Yesterday, Manny Delcarmen — the Boston native who has been with the club since 2005 and in the system since 2000 — was dealt to the Colorado Rockies in exchange for Single A starter Chris Balcom-Miller. The trade ends the Boston career of one of the most popular, as well as frustrating, members of the Red Sox and can be viewed either as a much needed clearing of substandard relief arms or as a white flag on the 2010 season following a series defeat at the hand of the Rays.
Manny Delcarmen was a Hyde Park native, a Jamaica Plain resident, and a West Roxbury High graduate. He had deeper Boston roots than any player in recent memory, and I’m sure the trade was both a shock and a disappointment to him and to his family. Still, Delcarmen had been teetering on the edge of a trade or release for years — alternately brilliant and ineffective, he provided the team with value but not with the strong back bullpen arm they needed from him.

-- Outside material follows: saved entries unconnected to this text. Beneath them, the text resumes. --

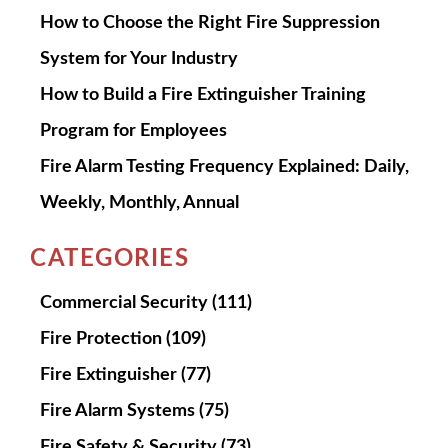
How to Choose the Right Fire Suppression
System for Your Industry
How to Build a Fire Extinguisher Training
Program for Employees
Fire Alarm Testing Frequency Explained: Daily,
Weekly, Monthly, Annual
CATEGORIES
Commercial Security
(111)
Fire Protection
(109)
Fire Extinguisher
(77)
Fire Alarm Systems
(75)
Fire Safety & Security
(73)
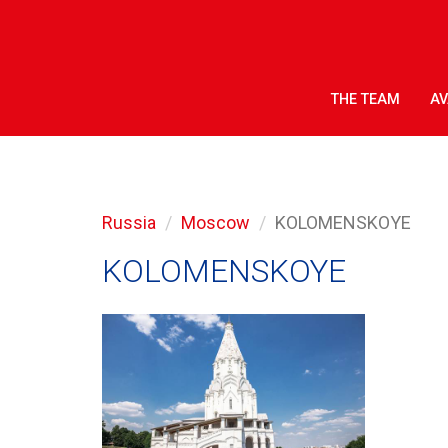
THE TEAM
AV
Russia
Moscow
KOLOMENSKOYE
KOLOMENSKOYE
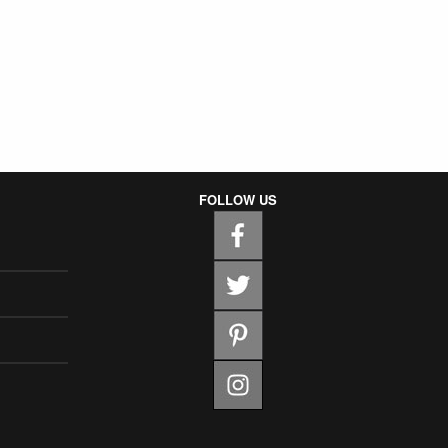
FOLLOW US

Over six seasons in a Red Sox uniform, Delcarmen was a model of inconsistency; stellar 2007 and 2008 campaigns, bookended by dismal seasons in 2006 and 2009, it was hard to pinpoint exactly what Delcarmen was. Was he a lights out power reliever, as his K/9 rates of 8.4 and 8.7 in 2007 and 2008 would suggest, or a meatballer with control issues, as the inexcusably high WHIPs of 1.594 and 1.642 in 2006 and 2008 would indicate? As Delcarmen continued to struggle through 2010 — at the time of the trade he was striking out just 6.5 batters every nine innings while walking 5.7 — it simply became time to examine the market.
What the front office found was a 21 year old prospect ranked 16th on the Rockies prospect list by Baseball America. Chris Balcolm-Miller, if scouting reports are to be believed, has a low 90s fastball but couples it with a deceptive slider and solid changeup. He’s maintained a K rate of above one per inning for two seasons, and has kept walks to a manageable level – well below two per nine innings each season of his professional career. At Single A Greenville, it’s tough to read too far into those numbers, but a high K-rate and low walk rate in the low minors is fairly projectable. Obviously his stuff is not ace quality, but most scouts seem to view him as a potential middle of the rotation starter — in other words, value in a pitching crazed league.
So no matter what the Globe and Herald say, to me this is not a white flag move. Maybe the Sox are done this season, but trading Manny Delcarmen is not the sign we’ve been waiting for; instead, it’s a sadly necessary move that ends a great local story but brings the team additional pitching depth in the middle farm system. Maybe Chris Balcom-Miller won’t amount to anything, but at this point, the front office felt — rightly, I think — that the potential for success outweighed Delcarmen’s track record of inconsistency and mediocrity.